■ TRY IT
In the entries below, find the lines that contain the word "областей" and copy them.
Start of SOURCE MATERIAL
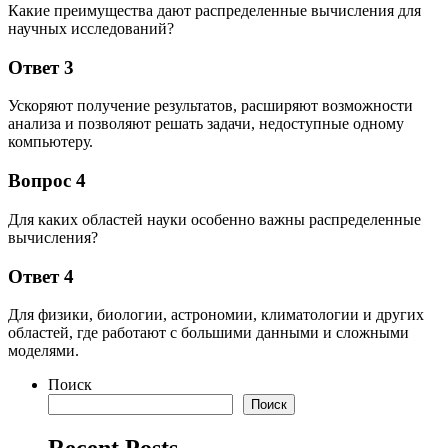
Какие преимущества дают распределенные вычисления для
научных исследований?
Ответ 3
Ускоряют получение результатов, расширяют возможности
анализа и позволяют решать задачи, недоступные одному
компьютеру.
Вопрос 4
Для каких областей науки особенно важны распределенные
вычисления?
Ответ 4
Для физики, биологии, астрономии, климатологии и других
областей, где работают с большими данными и сложными
моделями.
Поиск
Поиск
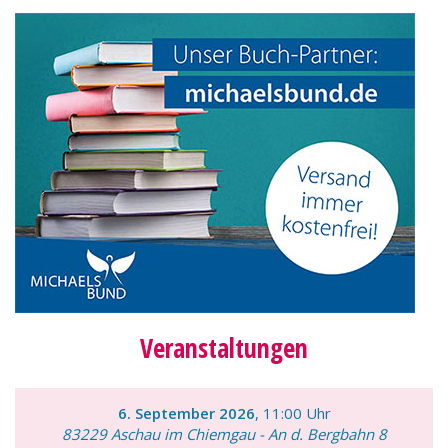
Veranstaltungen
6. September 2026
, 11:00 Uhr
83229 Aschau im Chiemgau - An d. Bergbahn 8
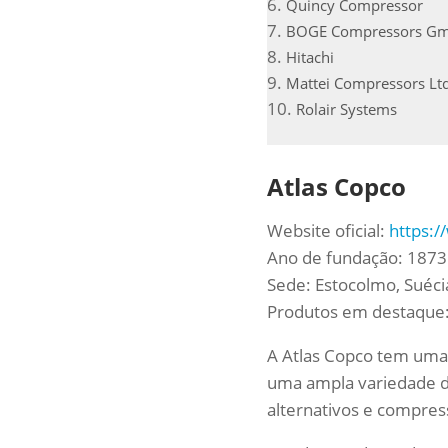
Quincy Compressor
BOGE Compressors G
Hitachi
Mattei Compressors Ltd
Rolair Systems
Atlas Copco
Website oficial:
https:
Ano de fundação: 1873
Sede: Estocolmo, Suéci
Produtos em destaque:
A Atlas Copco tem uma 
uma ampla variedade d
alternativos e compres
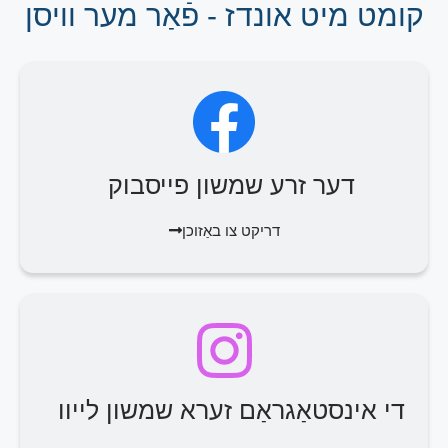
קומט מיט אונדז - פֿאַר מער וויסן
דער זרע שמשון פייסבוק
דריקט צו באַזוכן
די אינסטאַגראַם זערא שמשון לייוו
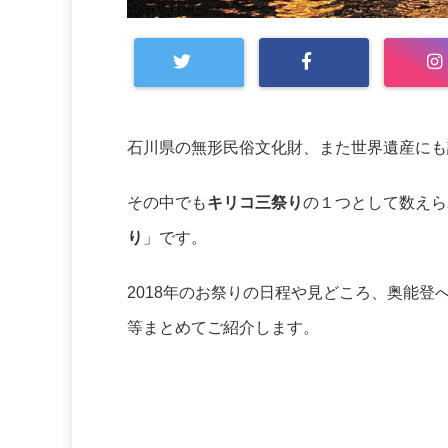
石川県の無形民俗文化財、また世界遺産にも
その中でも
キリコ三祭り
の１つとして数えら
り
」です。
2018年のお祭りの日程や見どころ、
奥能登
等まとめてご紹介します。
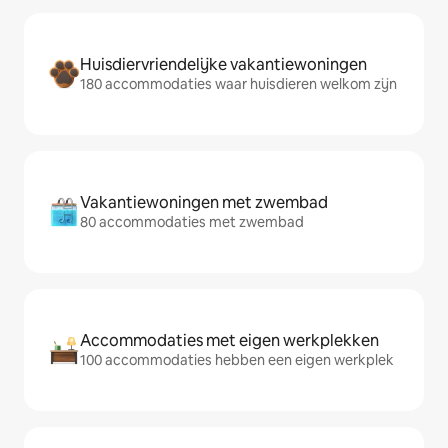
Huisdiervriendelijke vakantiewoningen
180 accommodaties waar huisdieren welkom zijn
Vakantiewoningen met zwembad
80 accommodaties met zwembad
Accommodaties met eigen werkplekken
100 accommodaties hebben een eigen werkplek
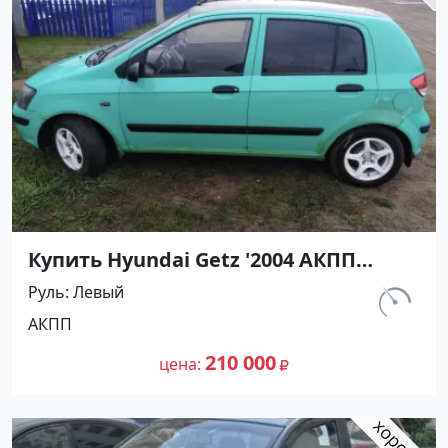
Купить Hyundai Getz '2004 АКПП
(1300/82 л.с.) Бензин инжектор
Руль
Левый
Крымск цвет Зеленый Хетчбэк по
км.
АКПП
цене 210000 рублей, объявление
220 000
№27348 на сайте Авторынок23
210 000
цена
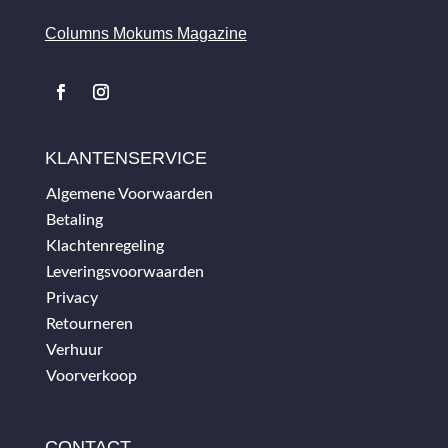
Columns Mokums Magazine
KLANTENSERVICE
Algemene Voorwaarden
Betaling
Klachtenregeling
Leveringsvoorwaarden
Privacy
Retourneren
Verhuur
Voorverkoop
CONTACT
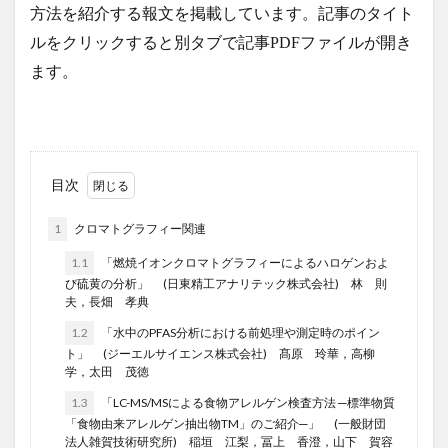
方法を紹介する報文を掲載しています。記事のタイト
ルをクリックすると別タブで記事PDFファイルが開き
ます。
目次
1
クロマトグラフィー関連
1.1
「燃焼イオンクロマトグラフィーによるハロゲンおよ
び硫黄の分析」 (日東精工アナリテック株式会社) 林 則
夫，長畑 孝典
1.2
「水中のPFAS分析における前処理や測定時のポイン
ト」 (ジーエルサイエンス株式会社) 髙原 玲華，高柳
学，太田 茂徳
1.3
「LC-MS/MSによる食物アレルゲン検査方法 ─標準物質
「食物由来アレルゲン抽出物TM」のご紹介─」 (一般財団
法人雑賀技術研究所) 稲垣 江梨，冨上 香澄，山下 賀容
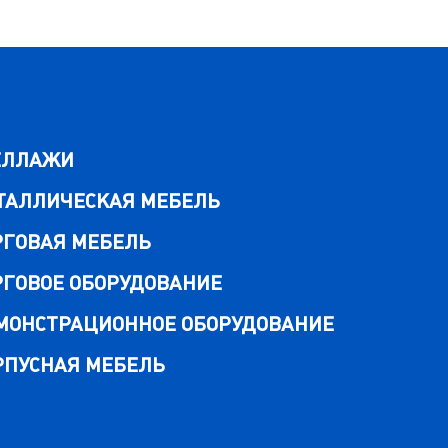
ЕЛЛАЖИ
ТАЛЛИЧЕСКАЯ МЕБЕЛЬ
РГОВАЯ МЕБЕЛЬ
РГОВОЕ ОБОРУДОВАНИЕ
МОНСТРАЦИОННОЕ ОБОРУДОВАНИЕ
РПУСНАЯ МЕБЕЛЬ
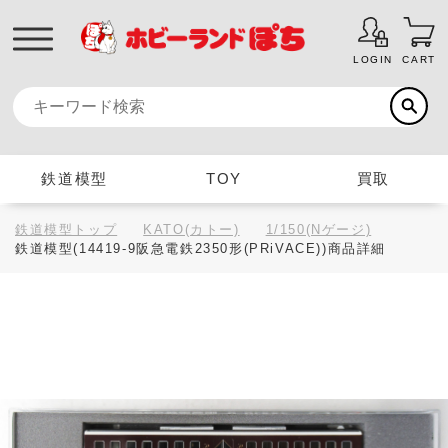
LOGIN
CART
鉄道模型
TOY
買取
鉄道模型トップ
KATO(カトー)
1/150(Nゲージ)
鉄道模型(14419-9阪急電鉄2350形(PRiVACE))商品詳細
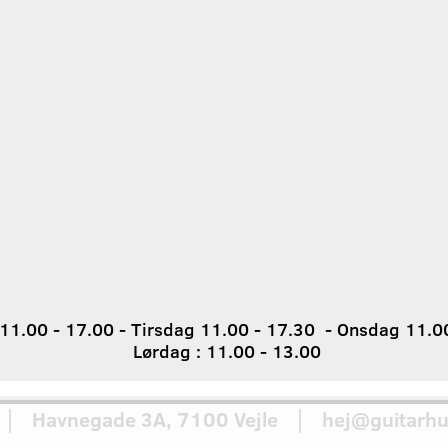
1.00 - 17.00 - Tirsdag 11.00 - 17.30 - Onsdag 11.00
Lørdag : 11.00 - 13.00
 Havnegade 3A, 7100 Vejle │ hej@guitarhu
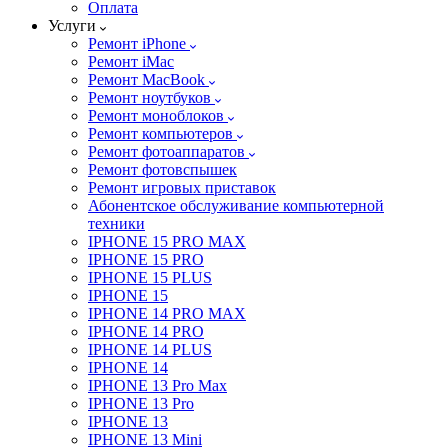
Оплата
Услуги
Ремонт iPhone
Ремонт iMac
Ремонт MacBook
Ремонт ноутбуков
Ремонт моноблоков
Ремонт компьютеров
Ремонт фотоаппаратов
Ремонт фотовспышек
Ремонт игровых приставок
Абонентское обслуживание компьютерной
техники
IPHONE 15 PRO MAX
IPHONE 15 PRO
IPHONE 15 PLUS
IPHONE 15
IPHONE 14 PRO MAX
IPHONE 14 PRO
IPHONE 14 PLUS
IPHONE 14
IPHONE 13 Pro Max
IPHONE 13 Pro
IPHONE 13
IPHONE 13 Mini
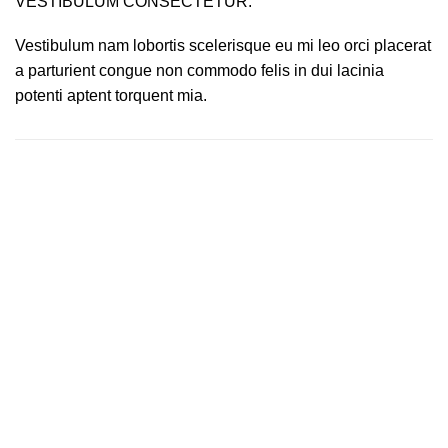
VESTIBULUM CONSECTETUR.
Vestibulum nam lobortis scelerisque eu mi leo orci placerat
a parturient congue non commodo felis in dui lacinia
potenti aptent torquent mia.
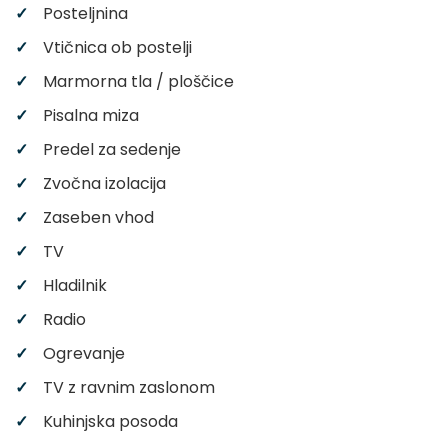
Posteljnina
Vtičnica ob postelji
Marmorna tla / ploščice
Pisalna miza
Predel za sedenje
Zvočna izolacija
Zaseben vhod
TV
Hladilnik
Radio
Ogrevanje
TV z ravnim zaslonom
Kuhinjska posoda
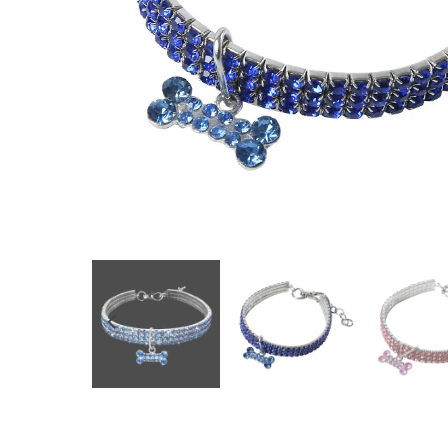
☀️ | PROMO D'ÉTÉ | ☀️
✨ -10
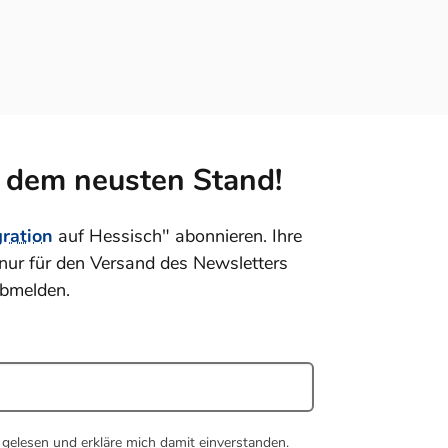
f dem neusten Stand!
gration
auf Hessisch" abonnieren. Ihre
nur für den Versand des Newsletters
abmelden.
gelesen und erkläre mich damit einverstanden.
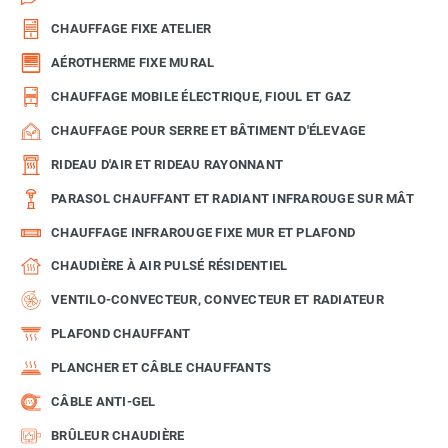
CHAUFFAGE FIXE ATELIER
AÉROTHERME FIXE MURAL
CHAUFFAGE MOBILE ÉLECTRIQUE, FIOUL ET GAZ
CHAUFFAGE POUR SERRE ET BÂTIMENT D'ÉLEVAGE
RIDEAU D'AIR ET RIDEAU RAYONNANT
PARASOL CHAUFFANT ET RADIANT INFRAROUGE SUR MÂT
CHAUFFAGE INFRAROUGE FIXE MUR ET PLAFOND
CHAUDIÈRE À AIR PULSÉ RÉSIDENTIEL
VENTILO-CONVECTEUR, CONVECTEUR ET RADIATEUR
PLAFOND CHAUFFANT
PLANCHER ET CÂBLE CHAUFFANTS
CÂBLE ANTI-GEL
BRÛLEUR CHAUDIÈRE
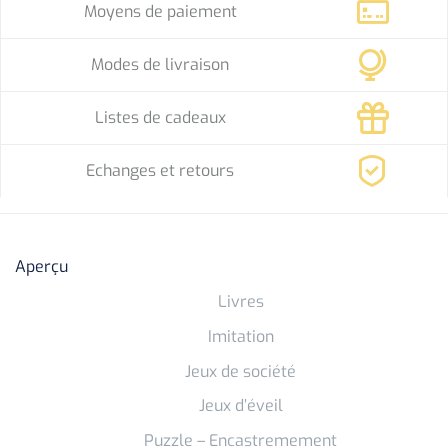
Moyens de paiement
Modes de livraison
Listes de cadeaux
Echanges et retours
Aperçu
Livres
Imitation
Jeux de société
Jeux d’éveil
Puzzle – Encastremement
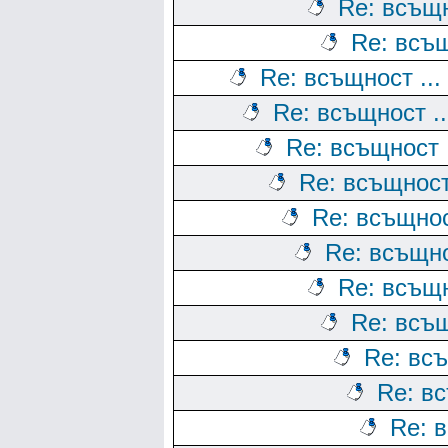
Re: всъщн
Re: всъщ
Re: всъщност ...
Re: всъщност ..
Re: всъщност .
Re: всъщност 
Re: всъщност
Re: всъщно
Re: всъщн
Re: всъщ
Re: всъ
Re: вс
Re: в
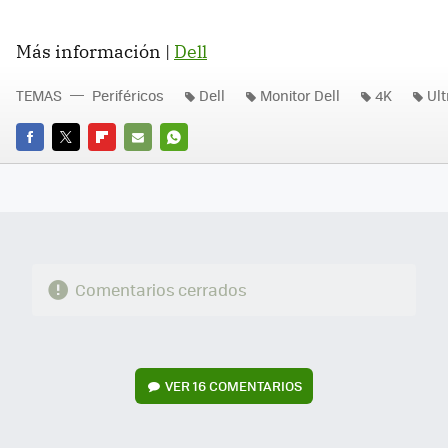
Más información |
Dell
TEMAS
Periféricos
Dell
Monitor Dell
4K
Ult
FACEBOOK
TWITTER
FLIPBOARD
E-
WHATSAPP
MAIL
Comentarios cerrados
VER
16 COMENTARIOS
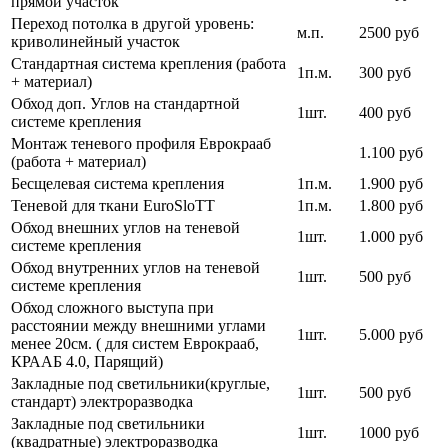
прямой участок
Переход потолка в другой уровень:
м.п.
2500 руб
криволинейный участок
Стандартная система крепления (работа
1п.м.
300 руб
+ материал)
Обход доп. Углов на стандартной
1шт.
400 руб
системе крепления
Монтаж теневого профиля Еврокрааб
1.100 руб
(работа + материал)
Бесщелевая система крепления
1п.м.
1.900 руб
Теневой для ткани EuroSloTT
1п.м.
1.800 руб
Обход внешних углов на теневой
1шт.
1.000 руб
системе крепления
Обход внутренних углов на теневой
1шт.
500 руб
системе крепления
Обход сложного выступа при
расстоянии между внешними углами
1шт.
5.000 руб
менее 20см. ( для систем Еврокрааб,
КРААБ 4.0, Парящий)
Закладные под светильники(круглые,
1шт.
500 руб
стандарт) электроразводка
Закладные под светильники
1шт.
1000 руб
(квадратные) электроразводка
End of SOURCE MATERIAL
■ SOLUTION TO THIS TASK
Для каких областей науки особенно важны распределенные
областей, где работают с большими данными и сложными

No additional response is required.